The Not Really New Hamas Political Platform

May 1, 2017
Josh Lipowsky  —  CEP Research Analyst

In a bid to better its international standing, Hamas unveiled its new political platform May 1 in Qatar. Despite what are being marketed as ideological compromises, the new document is depressingly similar to its old political platform. What it reveals, instead of any meaningful movement toward a lasting peace, is a cynical attempt by Hamas to ingratiate itself with the region’s Sunni powers.

Since Hamas won Palestinian legislative elections in 2006 and began its authoritarian stranglehold on the citizens of Gaza, the so-called quartet of Middle East peacemakers (the United States, European Union, United Nations, and Russia) have demanded the group renounce violence, recognize Israel, and adhere to past Palestinian agreements before receiving international recognition. Hamas has routinely refused. But the group’s frayed ties with Iran have forced it to go cup in hand to neighboring Egypt and other Sunni nations, which led to this new document.

Hamas’s 1988 charter focuses on four central themes: Hamas’s allegiance to the Muslim Brotherhood; Palestine’s sanctity as part of the greater Arab nation; Israel’s illegitimacy as a state; and Hamas’s dedication to destroying Israel through armed conflict and only armed conflict. The document is also peppered with anti-Semitic tropes that make clear that Hamas’s outrage is directed at all of “the warmongering Jews,” not just Israelis. For example, Article 28 specifies: “Israel, Judaism and Jews challenge Islam and the Moslem people.”

Gone from the new policy document, which does not replace the original 1988 charter, are the references to “the Jews.” But Israel remains, and Hamas’s leaders swear they are not anti-Semitic, only anti-Zionist. Yet that claim is inconveniently contradicted by everyday evidence.  Hamas’s official al-Aqsa television station continues to broadcast sermons demonizing “the Jews,” such as a January 6 sermon by a Hamas parliamentarian accusing “the criminal Jews” of smuggling drugs and pornography into Gaza in order to undermine Palestinian society.

Hamas’s new document falls pitifully short of meeting international demands. While it accepts a Palestinian state along the pre-1967 ceasefire lines, it does not recognize Israel’s legitimacy. “We were and we still are in an open war with the criminal enemy,” Hamas political leader Khaled Meshaal said on March 27, referring to Israel. And while the new document accepts a Palestinian state along the pre-1967 lines, it also rejects “any alternatives to the full and complete liberation of Palestine, from the river to the sea.”

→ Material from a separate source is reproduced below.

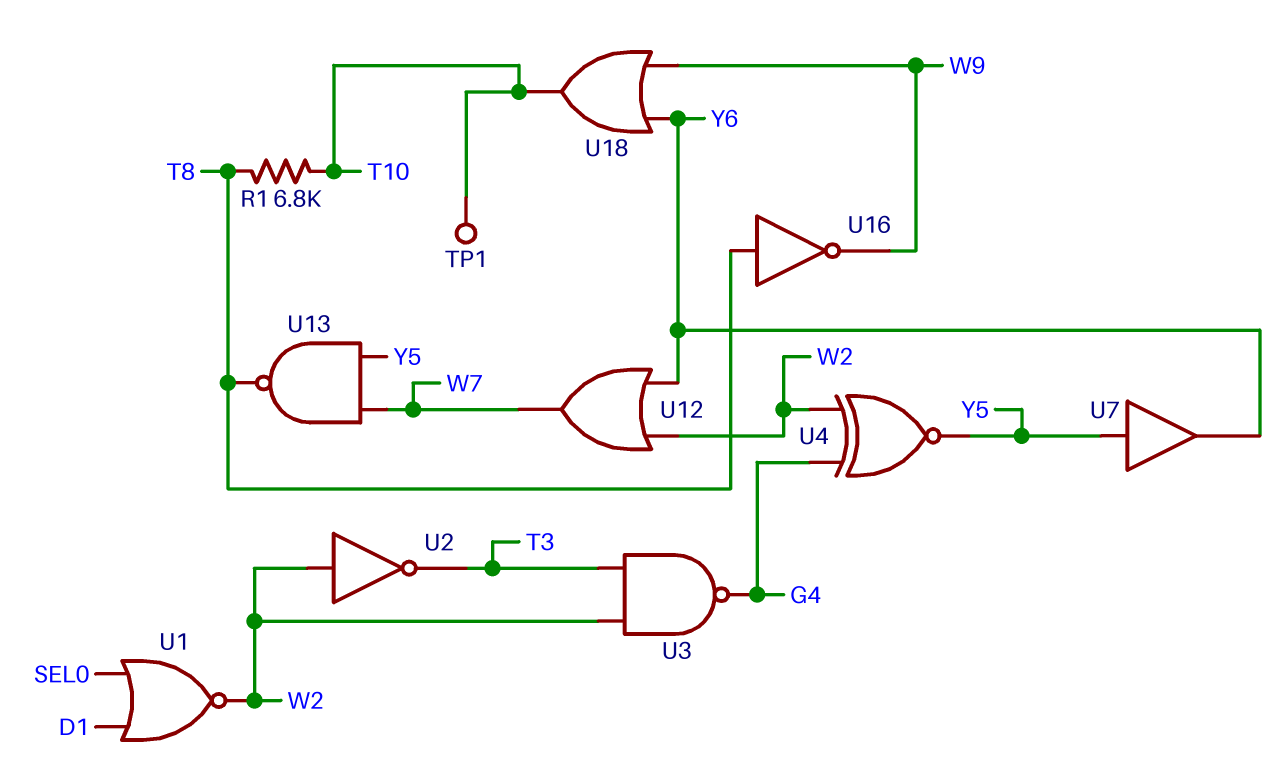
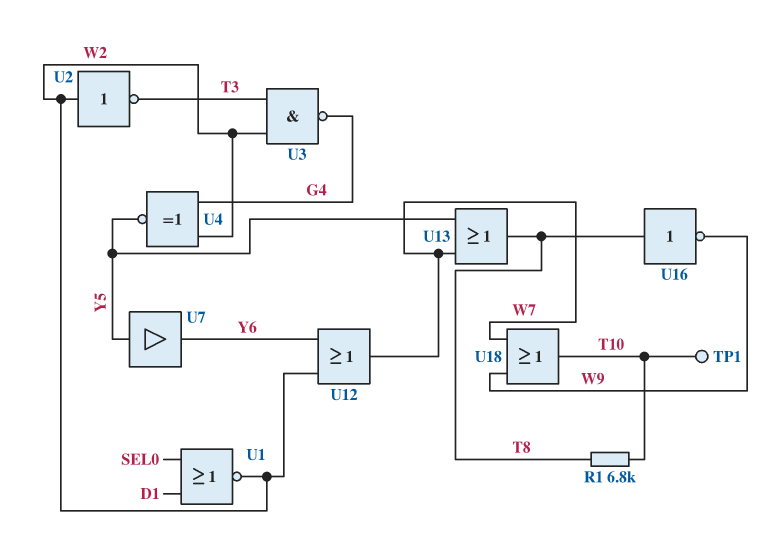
U13: NAND (in W7, in Y5, out T8) -> OR (in W7, in Y5, out T8)
U18: OR (in W9, in Y6, out T10) -> OR (in W7, in W9, out T10)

Nor has Hamas renounced violence or its determination to destroy Israel. In the last 10 years, Hamas has launched thousands of rockets at Israeli civilian centers. In Late March, Hamas reportedly acquired dozens of new and more powerful missiles.  The recent election of hardliner Yahya Sinwar as Hamas’s political leader in Gaza reinforces Hamas’s commitment to armed conflict. Sinwar is closely associated with Hamas’s armed wing, which maintains ties to ISIS’s affiliate in the Sinai. Hamas’s new document continues to embrace “armed resistance” as “the strategic choice for protecting the principles and the rights of the Palestinian people.”

If Hamas’s core ideologies remain intact, what has changed and what is the purpose of this new document? The biggest modification is the removal of references to the Muslim Brotherhood. Hamas’s original charter defined Hamas as “one of the wings of the Moslem Brotherhood in Palestine.” Since the 2013 fall of Egypt’s Brotherhood-led government, Egypt, the United Arab Emirates, and other Gulf states have designated the Brotherhood a terrorist organization. Egyptian President Abdel Fattah el-Sisi has cajoled Hamas to do the same as a precondition for restoring ties. Hence, Hamas has cleansed references to the Brotherhood from its offices and its new political program.

But words on a piece of paper cannot override genetics. Hamas is still an outgrowth of the Brotherhood, and the two groups share the core values of Islamism. Rather than an ideological shift, Hamas's rewrite is nothing more than realpolitik, an opportunistic ploy to get back into Egypt’s graces and reopen its smuggling tunnels to that country. Whether Iran, Egypt, Saudi Arabia, or the Muslim Brotherhood, Hamas will ally with whoever presents the better deal.

The disavowal of the Brotherhood may be enough to mend some fences, but the new political program remains far removed from the Quartet’s demands. It is a momentary distraction from the fact that Hamas’s core ideology of violent Islamism is immutable and remains in full effect.

Hamas may have put a new coat of paint on the barn, but the foundation is still rotten. They just hope you won’t notice.